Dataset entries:
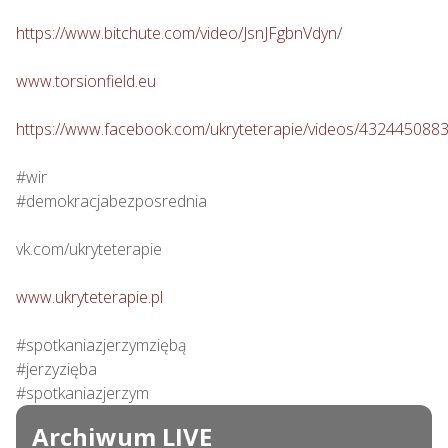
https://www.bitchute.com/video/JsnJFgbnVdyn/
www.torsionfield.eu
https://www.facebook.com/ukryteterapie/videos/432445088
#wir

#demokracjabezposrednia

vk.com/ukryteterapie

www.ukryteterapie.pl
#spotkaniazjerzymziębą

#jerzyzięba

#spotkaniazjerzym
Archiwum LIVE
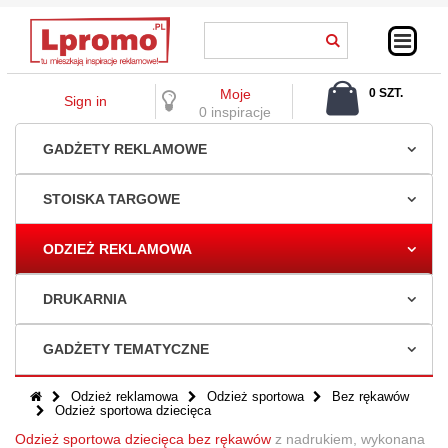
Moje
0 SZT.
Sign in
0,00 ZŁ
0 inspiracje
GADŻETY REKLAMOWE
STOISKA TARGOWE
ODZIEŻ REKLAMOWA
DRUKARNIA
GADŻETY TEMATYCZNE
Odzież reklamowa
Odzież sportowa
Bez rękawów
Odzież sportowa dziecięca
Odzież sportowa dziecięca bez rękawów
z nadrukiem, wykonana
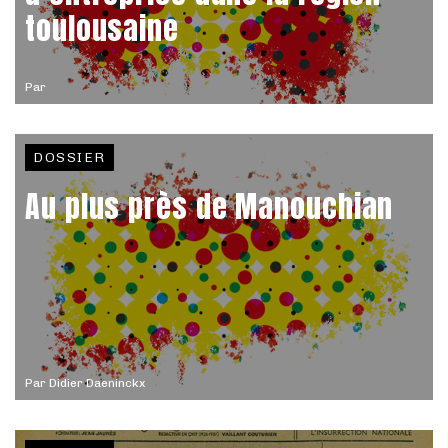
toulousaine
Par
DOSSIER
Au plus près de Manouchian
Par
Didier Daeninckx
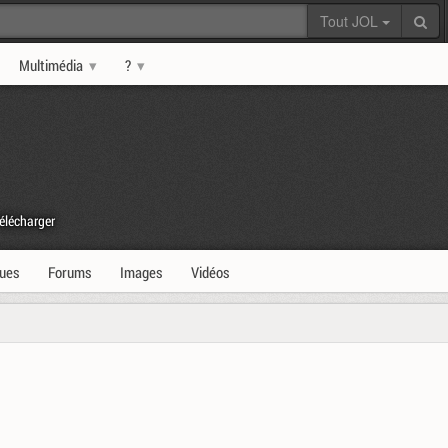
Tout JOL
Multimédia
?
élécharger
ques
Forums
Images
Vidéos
...
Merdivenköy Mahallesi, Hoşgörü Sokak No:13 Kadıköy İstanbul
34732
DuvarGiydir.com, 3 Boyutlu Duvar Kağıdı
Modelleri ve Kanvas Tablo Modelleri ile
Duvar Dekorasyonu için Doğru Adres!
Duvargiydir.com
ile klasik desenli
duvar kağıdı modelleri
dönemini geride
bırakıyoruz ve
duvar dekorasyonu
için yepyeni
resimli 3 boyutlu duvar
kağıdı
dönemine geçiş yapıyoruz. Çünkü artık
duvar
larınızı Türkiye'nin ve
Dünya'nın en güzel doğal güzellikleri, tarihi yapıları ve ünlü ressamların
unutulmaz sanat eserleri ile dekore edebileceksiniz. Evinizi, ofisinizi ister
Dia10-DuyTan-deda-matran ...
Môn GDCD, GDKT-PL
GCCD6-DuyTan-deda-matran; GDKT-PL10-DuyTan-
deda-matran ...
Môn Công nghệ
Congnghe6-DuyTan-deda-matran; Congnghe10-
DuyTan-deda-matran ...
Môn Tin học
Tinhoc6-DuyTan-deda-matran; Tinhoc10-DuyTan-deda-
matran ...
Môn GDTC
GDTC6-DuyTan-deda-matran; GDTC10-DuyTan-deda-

§ What you are asked to do:
Write out the items from the line with "https://www.bitchute.com/video/JsnJFgbnVdyn/" to the line with "Archiwum LIVE" as a numbered list, leaving out the blank lines.

§ Exercise response:
1. https://www.bitchute.com/video/JsnJFgbnVdyn/
2. www.torsionfield.eu
3. https://www.facebook.com/ukryteterapie/videos/432445088
4. #wir
5. #demokracjabezposrednia
6. vk.com/ukryteterapie
7. www.ukryteterapie.pl
8. #spotkaniazjerzymziębą
9. #jerzyzięba
10. #spotkaniazjerzym
11. Archiwum LIVE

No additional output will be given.